On quaternionic analysis and a certain generalized fractal-fractional $ψ$-Fueter operator
José Oscar González-Cervantes, Juan Adrián Ramírez-Belman, Juan Bory-Reyes
TL;DR
This work extends quaternionic analysis to a fractional-fractal setting by introducing a $\psi$-Fueter operator adapted to fractal measures and proportional fractional derivatives. It defines a generalized fractal-fractional derivative with a $\beta$-proportional structure and constructs a quaternionic $\beta$-proportional fractal Fueter operator $^{\psi}\mathcal{D}^{\sigma,\beta}_{\nu}$, along with a truncated exponential fractal measure variant, to develop a function theory in $\mathbb{H}$ that accommodates fractal media.

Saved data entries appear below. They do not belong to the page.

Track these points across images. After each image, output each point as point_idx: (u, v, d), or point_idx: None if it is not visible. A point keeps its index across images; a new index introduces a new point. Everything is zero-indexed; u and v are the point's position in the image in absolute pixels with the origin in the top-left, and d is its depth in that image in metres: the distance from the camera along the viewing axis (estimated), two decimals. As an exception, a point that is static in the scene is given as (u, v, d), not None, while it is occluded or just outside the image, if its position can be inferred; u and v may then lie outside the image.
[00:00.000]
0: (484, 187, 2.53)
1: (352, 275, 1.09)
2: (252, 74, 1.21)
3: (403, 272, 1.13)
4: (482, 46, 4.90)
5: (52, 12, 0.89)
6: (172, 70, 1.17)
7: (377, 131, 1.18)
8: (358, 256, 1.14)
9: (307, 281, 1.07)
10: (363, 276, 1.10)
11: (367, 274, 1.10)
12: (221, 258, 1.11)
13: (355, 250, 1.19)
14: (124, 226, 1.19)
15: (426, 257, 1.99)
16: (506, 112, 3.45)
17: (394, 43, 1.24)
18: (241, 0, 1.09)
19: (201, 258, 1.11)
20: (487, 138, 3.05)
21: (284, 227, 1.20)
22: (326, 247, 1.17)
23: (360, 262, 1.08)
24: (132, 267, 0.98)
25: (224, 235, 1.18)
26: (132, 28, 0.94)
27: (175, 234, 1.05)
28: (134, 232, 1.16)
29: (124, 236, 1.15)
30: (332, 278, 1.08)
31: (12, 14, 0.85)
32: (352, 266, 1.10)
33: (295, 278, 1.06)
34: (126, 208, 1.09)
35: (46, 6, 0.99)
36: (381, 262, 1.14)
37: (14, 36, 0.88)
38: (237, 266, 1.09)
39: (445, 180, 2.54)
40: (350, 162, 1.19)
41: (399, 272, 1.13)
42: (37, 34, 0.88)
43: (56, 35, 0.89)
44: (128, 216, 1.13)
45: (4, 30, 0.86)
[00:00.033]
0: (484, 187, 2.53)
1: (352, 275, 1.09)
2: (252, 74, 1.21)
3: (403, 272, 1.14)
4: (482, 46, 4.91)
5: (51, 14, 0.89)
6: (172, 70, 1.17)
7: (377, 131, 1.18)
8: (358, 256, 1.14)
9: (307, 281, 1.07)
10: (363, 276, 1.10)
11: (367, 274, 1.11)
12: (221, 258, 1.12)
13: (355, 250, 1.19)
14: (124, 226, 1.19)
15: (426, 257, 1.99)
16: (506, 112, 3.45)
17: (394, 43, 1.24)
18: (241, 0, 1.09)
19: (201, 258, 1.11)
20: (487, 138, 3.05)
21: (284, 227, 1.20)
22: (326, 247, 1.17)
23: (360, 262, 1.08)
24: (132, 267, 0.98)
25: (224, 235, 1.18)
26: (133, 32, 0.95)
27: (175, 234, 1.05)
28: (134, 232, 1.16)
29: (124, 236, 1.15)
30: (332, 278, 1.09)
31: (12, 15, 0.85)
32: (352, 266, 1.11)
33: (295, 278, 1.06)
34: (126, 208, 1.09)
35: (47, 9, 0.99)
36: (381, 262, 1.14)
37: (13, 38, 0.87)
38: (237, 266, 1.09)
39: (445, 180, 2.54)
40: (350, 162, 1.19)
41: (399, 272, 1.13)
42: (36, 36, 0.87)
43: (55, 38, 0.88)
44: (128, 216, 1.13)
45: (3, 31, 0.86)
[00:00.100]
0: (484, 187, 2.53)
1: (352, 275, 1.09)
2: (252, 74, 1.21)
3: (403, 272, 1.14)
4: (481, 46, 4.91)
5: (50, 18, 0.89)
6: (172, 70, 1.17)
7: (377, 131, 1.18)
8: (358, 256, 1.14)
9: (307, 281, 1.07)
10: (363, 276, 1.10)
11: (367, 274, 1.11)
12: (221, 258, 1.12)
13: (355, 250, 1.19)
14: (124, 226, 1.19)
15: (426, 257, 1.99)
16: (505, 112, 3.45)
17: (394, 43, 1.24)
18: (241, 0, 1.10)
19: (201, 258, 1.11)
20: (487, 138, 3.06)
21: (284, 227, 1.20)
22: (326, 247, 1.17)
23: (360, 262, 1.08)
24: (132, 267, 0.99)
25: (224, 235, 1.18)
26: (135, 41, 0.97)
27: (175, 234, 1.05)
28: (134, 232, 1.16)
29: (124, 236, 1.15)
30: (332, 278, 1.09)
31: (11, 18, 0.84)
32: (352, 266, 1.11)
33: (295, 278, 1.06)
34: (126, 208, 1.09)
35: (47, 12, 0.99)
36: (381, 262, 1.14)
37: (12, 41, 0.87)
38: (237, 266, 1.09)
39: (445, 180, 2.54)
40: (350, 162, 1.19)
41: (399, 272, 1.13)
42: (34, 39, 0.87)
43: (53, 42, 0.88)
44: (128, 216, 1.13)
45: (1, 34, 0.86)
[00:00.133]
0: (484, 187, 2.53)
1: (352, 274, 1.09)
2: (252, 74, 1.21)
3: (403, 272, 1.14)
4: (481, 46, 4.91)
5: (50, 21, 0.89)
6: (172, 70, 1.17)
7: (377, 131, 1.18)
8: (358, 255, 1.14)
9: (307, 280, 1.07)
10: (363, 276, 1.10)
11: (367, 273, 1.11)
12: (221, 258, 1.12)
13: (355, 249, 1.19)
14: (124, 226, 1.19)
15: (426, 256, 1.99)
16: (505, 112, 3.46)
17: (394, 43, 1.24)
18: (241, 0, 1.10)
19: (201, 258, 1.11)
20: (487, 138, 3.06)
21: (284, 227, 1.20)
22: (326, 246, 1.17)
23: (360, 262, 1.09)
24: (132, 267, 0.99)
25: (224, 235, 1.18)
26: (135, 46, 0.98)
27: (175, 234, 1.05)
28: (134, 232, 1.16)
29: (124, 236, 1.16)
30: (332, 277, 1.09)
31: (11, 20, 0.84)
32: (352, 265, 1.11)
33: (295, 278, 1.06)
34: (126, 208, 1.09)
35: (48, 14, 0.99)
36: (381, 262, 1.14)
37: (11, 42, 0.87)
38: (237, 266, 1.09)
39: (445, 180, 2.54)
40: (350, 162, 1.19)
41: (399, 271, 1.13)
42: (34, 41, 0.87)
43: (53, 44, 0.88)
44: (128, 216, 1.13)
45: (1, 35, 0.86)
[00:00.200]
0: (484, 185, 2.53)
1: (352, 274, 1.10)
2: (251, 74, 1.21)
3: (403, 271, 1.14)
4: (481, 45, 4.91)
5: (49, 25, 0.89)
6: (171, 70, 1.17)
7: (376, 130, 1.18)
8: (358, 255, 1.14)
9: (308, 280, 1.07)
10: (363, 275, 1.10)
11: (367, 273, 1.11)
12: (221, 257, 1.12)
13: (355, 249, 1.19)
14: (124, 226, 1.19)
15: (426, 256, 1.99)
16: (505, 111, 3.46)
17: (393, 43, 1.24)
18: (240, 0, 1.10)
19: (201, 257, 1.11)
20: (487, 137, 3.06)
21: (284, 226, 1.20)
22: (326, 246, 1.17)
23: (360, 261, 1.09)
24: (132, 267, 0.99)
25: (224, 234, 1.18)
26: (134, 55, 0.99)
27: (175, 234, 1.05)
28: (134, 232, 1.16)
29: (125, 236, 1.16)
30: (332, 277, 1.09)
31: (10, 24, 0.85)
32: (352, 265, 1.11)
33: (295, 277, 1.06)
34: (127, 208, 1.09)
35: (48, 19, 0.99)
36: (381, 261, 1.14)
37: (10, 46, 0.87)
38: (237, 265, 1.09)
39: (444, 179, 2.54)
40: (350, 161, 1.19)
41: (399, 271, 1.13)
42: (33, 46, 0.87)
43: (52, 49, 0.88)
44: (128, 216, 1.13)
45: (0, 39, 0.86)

The authors derive quaternionic Stokes and Borel-Pompeiu formulas in this framework and establish decomposition formulas that separate principal, error, and cross terms, illustrating dualities and kernel representations $K_{\psi}$ within fractal contexts. Special cases and limiting forms (e.g., $\beta=(1,1,1,1)$, $k=(1,1,1,1)$, or $k=\infty$) are analyzed to connect with classical results and to show how the new operator reduces to known fractal or fractional variants. Overall, the paper provides a comprehensive algebraic-analytic toolkit for fractal-quaternionic function theory with potential applications in physics and engineering where fractal structures appear.
Abstract
This paper introduce a fractional-fractal $ψ$-Fueter operator in the quaternionic context inspired in the concepts of proportional fractional derivative and Hausdorff derivative of a function with respect to a fractal measure. Moreover, we establish the corresponding Stokes and Borel-Pompeiu formulas associated to this generalized fractional-fractal $ψ$-Fueter operator.